How to complete this task ▸ Reproduce the data starting at the beginning and ending at the line containing "Aucun commentaire", changing "Admin" to "Editor" and leaving everything else unchanged.

Data ▸
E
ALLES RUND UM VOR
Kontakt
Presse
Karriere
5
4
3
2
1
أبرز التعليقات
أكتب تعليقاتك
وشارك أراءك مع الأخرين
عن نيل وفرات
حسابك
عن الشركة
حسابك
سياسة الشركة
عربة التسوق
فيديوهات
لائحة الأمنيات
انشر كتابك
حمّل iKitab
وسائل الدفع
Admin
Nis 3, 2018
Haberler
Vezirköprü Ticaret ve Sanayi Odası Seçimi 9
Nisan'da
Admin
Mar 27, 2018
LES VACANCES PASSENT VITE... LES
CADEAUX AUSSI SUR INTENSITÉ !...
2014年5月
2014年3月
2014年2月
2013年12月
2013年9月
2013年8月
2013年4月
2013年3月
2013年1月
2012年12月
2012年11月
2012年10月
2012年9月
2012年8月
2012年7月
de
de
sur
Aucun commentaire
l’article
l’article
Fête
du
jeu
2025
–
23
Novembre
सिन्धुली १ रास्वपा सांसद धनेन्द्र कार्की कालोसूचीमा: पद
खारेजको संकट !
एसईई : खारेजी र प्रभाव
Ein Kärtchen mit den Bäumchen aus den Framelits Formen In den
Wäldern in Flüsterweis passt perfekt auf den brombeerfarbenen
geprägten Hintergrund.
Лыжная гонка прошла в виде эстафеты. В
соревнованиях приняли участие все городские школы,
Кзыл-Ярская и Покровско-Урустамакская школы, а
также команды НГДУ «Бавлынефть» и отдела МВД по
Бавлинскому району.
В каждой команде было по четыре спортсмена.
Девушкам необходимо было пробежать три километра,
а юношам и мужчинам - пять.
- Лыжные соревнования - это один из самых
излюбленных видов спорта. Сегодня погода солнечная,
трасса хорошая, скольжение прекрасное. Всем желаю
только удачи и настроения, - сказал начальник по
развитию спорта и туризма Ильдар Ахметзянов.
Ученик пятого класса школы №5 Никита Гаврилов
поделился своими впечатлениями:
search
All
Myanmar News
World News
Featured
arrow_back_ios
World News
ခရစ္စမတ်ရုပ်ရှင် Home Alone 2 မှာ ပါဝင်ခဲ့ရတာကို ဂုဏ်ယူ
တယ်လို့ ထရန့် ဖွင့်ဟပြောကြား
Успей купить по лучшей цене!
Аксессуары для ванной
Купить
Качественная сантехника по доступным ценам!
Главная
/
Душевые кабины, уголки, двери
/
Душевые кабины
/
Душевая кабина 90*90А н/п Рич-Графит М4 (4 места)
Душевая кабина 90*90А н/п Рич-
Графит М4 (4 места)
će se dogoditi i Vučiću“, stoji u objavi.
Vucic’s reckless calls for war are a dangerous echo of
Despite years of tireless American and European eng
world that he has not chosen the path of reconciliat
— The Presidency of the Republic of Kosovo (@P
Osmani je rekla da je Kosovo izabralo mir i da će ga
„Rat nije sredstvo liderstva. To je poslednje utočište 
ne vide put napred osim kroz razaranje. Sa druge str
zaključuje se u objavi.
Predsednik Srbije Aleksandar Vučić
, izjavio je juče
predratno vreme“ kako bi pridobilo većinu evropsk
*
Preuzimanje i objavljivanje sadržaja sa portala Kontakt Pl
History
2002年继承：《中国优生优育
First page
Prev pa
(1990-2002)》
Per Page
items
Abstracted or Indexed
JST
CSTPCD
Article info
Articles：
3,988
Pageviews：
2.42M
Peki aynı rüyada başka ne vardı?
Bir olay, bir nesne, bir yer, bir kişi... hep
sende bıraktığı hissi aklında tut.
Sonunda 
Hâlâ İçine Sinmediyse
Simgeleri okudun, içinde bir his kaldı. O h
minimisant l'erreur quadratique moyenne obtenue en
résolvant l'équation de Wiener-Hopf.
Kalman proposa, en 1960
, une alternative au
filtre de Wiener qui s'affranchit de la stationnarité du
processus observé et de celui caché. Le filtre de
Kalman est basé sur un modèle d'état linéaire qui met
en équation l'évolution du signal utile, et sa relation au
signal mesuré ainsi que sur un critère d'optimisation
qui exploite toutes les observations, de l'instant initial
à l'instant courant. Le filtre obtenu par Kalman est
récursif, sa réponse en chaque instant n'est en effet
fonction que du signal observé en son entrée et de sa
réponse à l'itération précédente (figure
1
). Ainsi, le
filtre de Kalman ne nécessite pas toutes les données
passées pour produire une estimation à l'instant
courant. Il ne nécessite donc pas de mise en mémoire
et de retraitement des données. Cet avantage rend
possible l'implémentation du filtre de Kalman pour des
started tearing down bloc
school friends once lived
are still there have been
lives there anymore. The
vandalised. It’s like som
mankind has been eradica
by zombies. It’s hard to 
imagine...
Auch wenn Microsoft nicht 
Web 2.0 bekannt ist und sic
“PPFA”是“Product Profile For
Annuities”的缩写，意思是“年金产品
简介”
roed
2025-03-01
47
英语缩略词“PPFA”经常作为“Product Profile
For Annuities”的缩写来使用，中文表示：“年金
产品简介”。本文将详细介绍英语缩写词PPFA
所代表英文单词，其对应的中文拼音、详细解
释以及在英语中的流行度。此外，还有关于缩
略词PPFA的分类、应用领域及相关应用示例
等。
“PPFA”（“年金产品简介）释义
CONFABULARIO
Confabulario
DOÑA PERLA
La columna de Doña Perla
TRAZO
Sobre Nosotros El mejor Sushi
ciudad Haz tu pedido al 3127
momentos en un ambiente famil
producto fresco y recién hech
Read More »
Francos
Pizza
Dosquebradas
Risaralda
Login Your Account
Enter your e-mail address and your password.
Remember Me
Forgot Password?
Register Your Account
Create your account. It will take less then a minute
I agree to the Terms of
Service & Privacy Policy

Written answer ▸
E
ALLES RUND UM VOR
Kontakt
Presse
Karriere
5
4
3
2
1
أبرز التعليقات
أكتب تعليقاتك
وشارك أراءك مع الأخرين
عن نيل وفرات
حسابك
عن الشركة
حسابك
سياسة الشركة
عربة التسوق
فيديوهات
لائحة الأمنيات
انشر كتابك
حمّل iKitab
وسائل الدفع
Editor
Nis 3, 2018
Haberler
Vezirköprü Ticaret ve Sanayi Odası Seçimi 9
Nisan'da
Editor
Mar 27, 2018
LES VACANCES PASSENT VITE... LES
CADEAUX AUSSI SUR INTENSITÉ !...
2014年5月
2014年3月
2014年2月
2013年12月
2013年9月
2013年8月
2013年4月
2013年3月
2013年1月
2012年12月
2012年11月
2012年10月
2012年9月
2012年8月
2012年7月
de
de
sur
Aucun commentaire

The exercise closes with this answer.